Exercise brief. An exact transcription of all the records, free of pictures, is the expected answer.

Data supplied.
____________
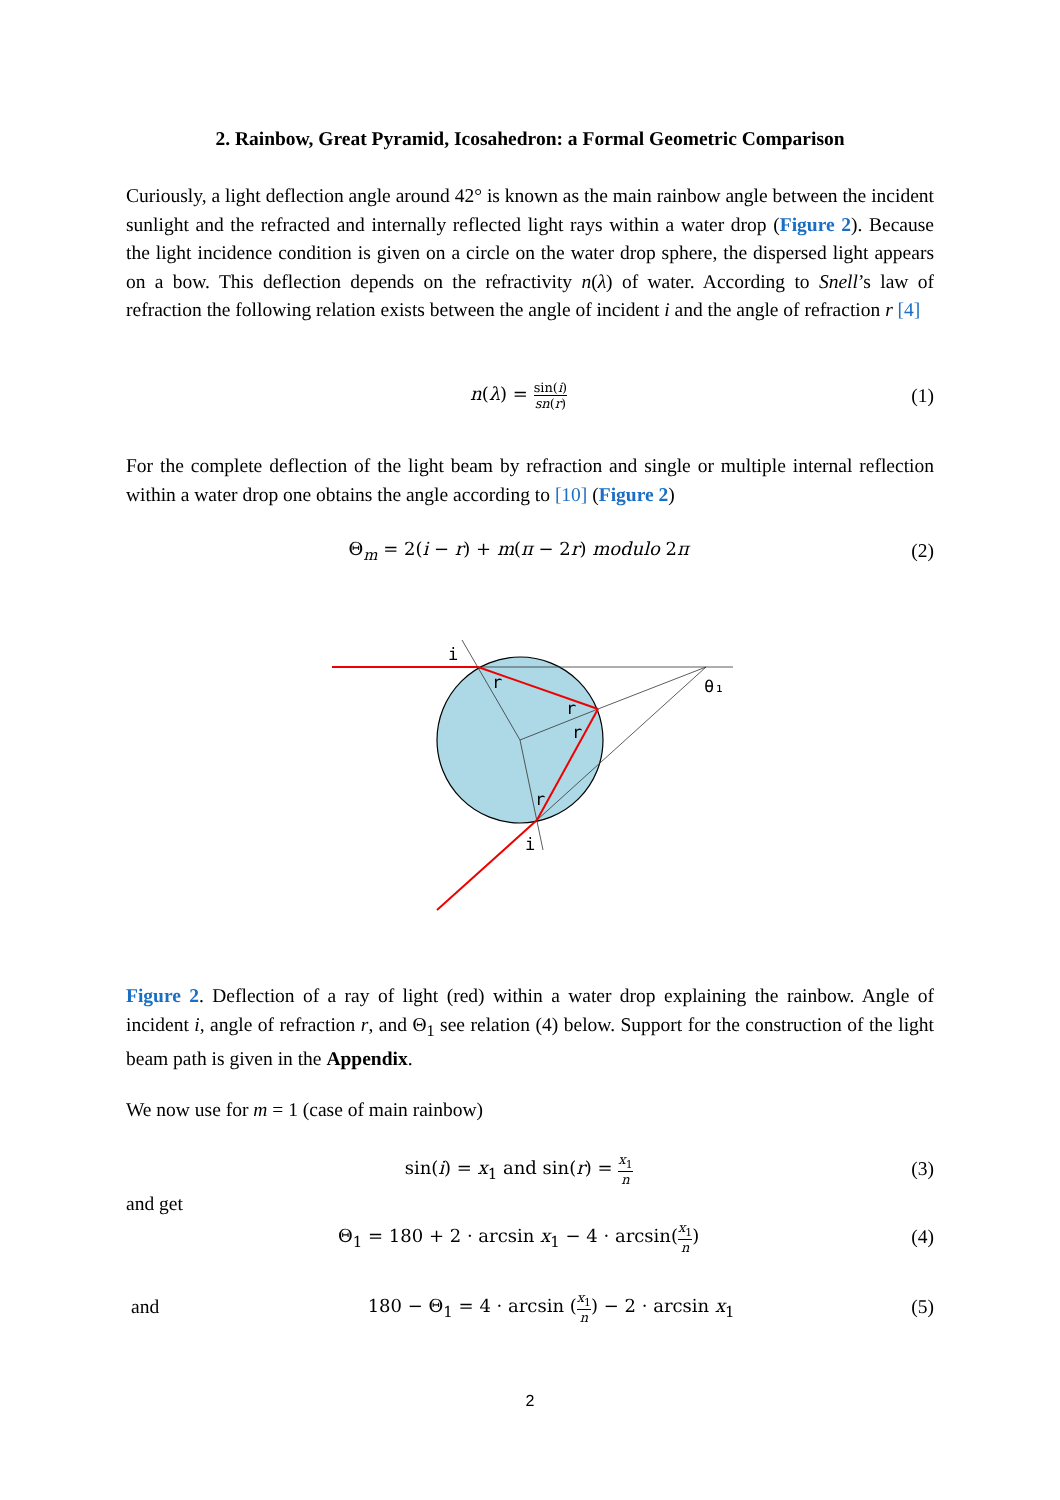2. Rainbow, Great Pyramid, Icosahedron: a Formal Geometric Comparison
Curiously, a light deflection angle around 42° is known as the main rainbow angle between the incident sunlight and the refracted and internally reflected light rays within a water drop (Figure 2). Because the light incidence condition is given on a circle on the water drop sphere, the dispersed light appears on a bow. This deflection depends on the refractivity n(λ) of water. According to Snell’s law of refraction the following relation exists between the angle of incident i and the angle of refraction r [4]
n(λ) = sin(i) sn(r)
(1)
For the complete deflection of the light beam by refraction and single or multiple internal reflection within a water drop one obtains the angle according to [10] (Figure 2)
Θ<sub>m</sub> = 2(i − r) + m(π − 2r) modulo 2π
(2)
i
r
r
r
r
i
θ₁
Figure 2. Deflection of a ray of light (red) within a water drop explaining the rainbow. Angle of incident i, angle of refraction r, and Θ<sub>1</sub> see relation (4) below. Support for the construction of the light beam path is given in the Appendix.
We now use for m = 1 (case of main rainbow)
sin(i) = x<sub>1</sub> and sin(r) = x<sub>1</sub> n
(3)
and get
Θ<sub>1</sub> = 180 + 2 · arcsin x<sub>1</sub> − 4 · arcsin(x<sub>1</sub> n)
(4)
and
180 − Θ<sub>1</sub> = 4 · arcsin (x<sub>1</sub> n) − 2 · arcsin x<sub>1</sub>
(5)
2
____________
Expected output.
2. Rainbow, Great Pyramid, Icosahedron: a Formal Geometric Comparison
Curiously, a light deflection angle around 42° is known as the main rainbow angle between the incident sunlight and the refracted and internally reflected light rays within a water drop (Figure 2). Because the light incidence condition is given on a circle on the water drop sphere, the dispersed light appears on a bow. This deflection depends on the refractivity n(λ) of water. According to Snell’s law of refraction the following relation exists between the angle of incident i and the angle of refraction r [4]
n(λ) = sin(i) sn(r)
(1)
For the complete deflection of the light beam by refraction and single or multiple internal reflection within a water drop one obtains the angle according to [10] (Figure 2)
Θ<sub>m</sub> = 2(i − r) + m(π − 2r) modulo 2π
(2)
i
r
r
r
r
i
θ₁
Figure 2. Deflection of a ray of light (red) within a water drop explaining the rainbow. Angle of incident i, angle of refraction r, and Θ<sub>1</sub> see relation (4) below. Support for the construction of the light beam path is given in the Appendix.
We now use for m = 1 (case of main rainbow)
sin(i) = x<sub>1</sub> and sin(r) = x<sub>1</sub> n
(3)
and get
Θ<sub>1</sub> = 180 + 2 · arcsin x<sub>1</sub> − 4 · arcsin(x<sub>1</sub> n)
(4)
and
180 − Θ<sub>1</sub> = 4 · arcsin (x<sub>1</sub> n) − 2 · arcsin x<sub>1</sub>
(5)
2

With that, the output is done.